After two groundbreakings, a year of delays, multiple changes in the contract management team, the dismissal of Executive Director Jules Matthews and her husband, Jason Matthews, the Hill House Economic Development Corporation finally seemed ready to build the promised SHOP ‘n SAVE grocery store the community has been waiting 20 years for.

VACANT GROUND—Little appears to have been accomplished at the site of the Hill District’s future SHOP n’ SAVE. (Photo by J.L. Martello)

Now, however, Hill House President and CEO Cheryl Hall-Russell said the project has hit another snag—a funding shortfall.

“There were several items that were left out of the scope of the project that have caused it to grow,” she said. “One is an equipment budget that grew larger than we anticipated. We are working hard to come up with a final number to share with our funders and are actively raising capital to close the gap.”

Hall-Russell said the HHEDC is reviewing everything in conjunction with funders and store operator Jeff Ross and all remain committed to the project. She did not, however, reveal the amount of the funding shortfall or give an estimate on when construction could resume.

At this time, most of the site preparation work is completed and water and sewer lines have been laid. But pouring the concrete footers, which Hall-Russell told the Courier in February was imminent, is now on hold.

The project calls for a 29,500 square-foot SHOP ‘n SAVE building that would feature bakery, deli, dairy, meat and produce departments, as well as frozen foods and health and beauty aids, and several thousand square feet of retail space fronting along Centre Avenue and Heldman Street.

Ross, who with his family owns four other SHOP ‘n SAVE markets, has invested $1 million in the $9 million project.

Even so, it is possible the shortfall is substantial. As the Courier reported in September, then construction manager Jason Matthews replaced Brinker Group LLC as the contractor after Brinker declined to reduce its $5.6 million construction bid by nearly $1 million.

Matthews, who Hall-Russell said was employed on a month-to-month contract, left when CM Solutions was announced as the new program manager last month. She said his departure was not related to his wife’s earlier departure, nor to the recent wrongful termination lawsuit she filed.

Jules Matthews filed a wrongful termination lawsuit claiming she had uncovered a misuse of funds, and was fired after bringing it to her superiors’ attention.

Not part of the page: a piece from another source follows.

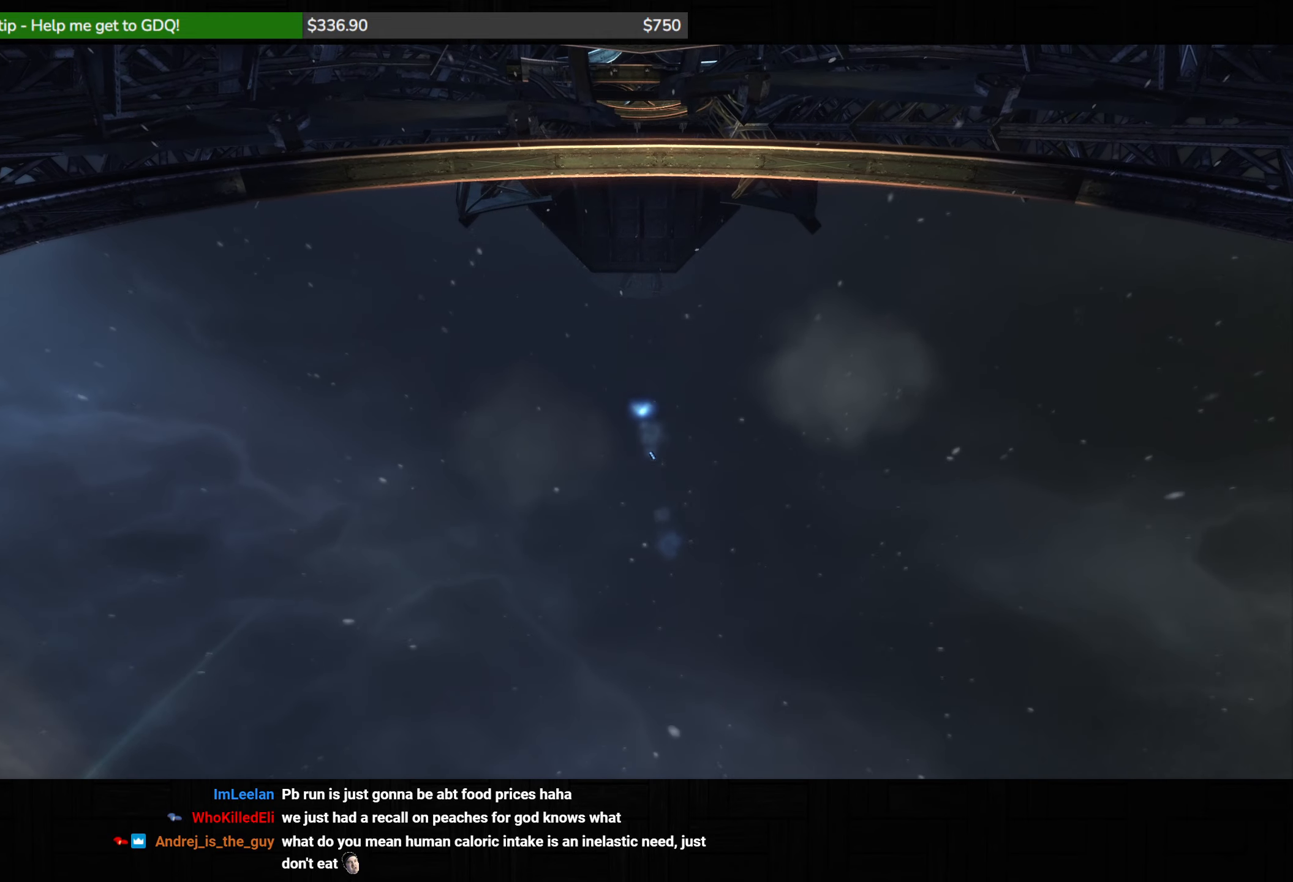
{"keys": [], "mouse": [], "events": [[83, "g", "up"], [167, "g", "down"], [283, "g", "up"], [333, "g", "down"], [433, "g", "up"]]}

“Our only statement on the Jules Matthews case is that we are confident that the charges will prove to be false and that we had a third party review the grants and accounting systems before her suit and it was clean,” said Hall-Russell.

Hill Consensus Group Chair Carl Redwood said the delay is disappointing, but cost overruns are part of development.

“Look at the Consol Energy Center that went $30 million over budget and it’s all taxpayer money, so put it in perspective,” he said. “There is the $3 million development fund for the Hill District funded by the Rivers Casino, and they have an application before them. It’s frustrating but it will get done, and the Consensus Group will do whatever it can to help get it done.”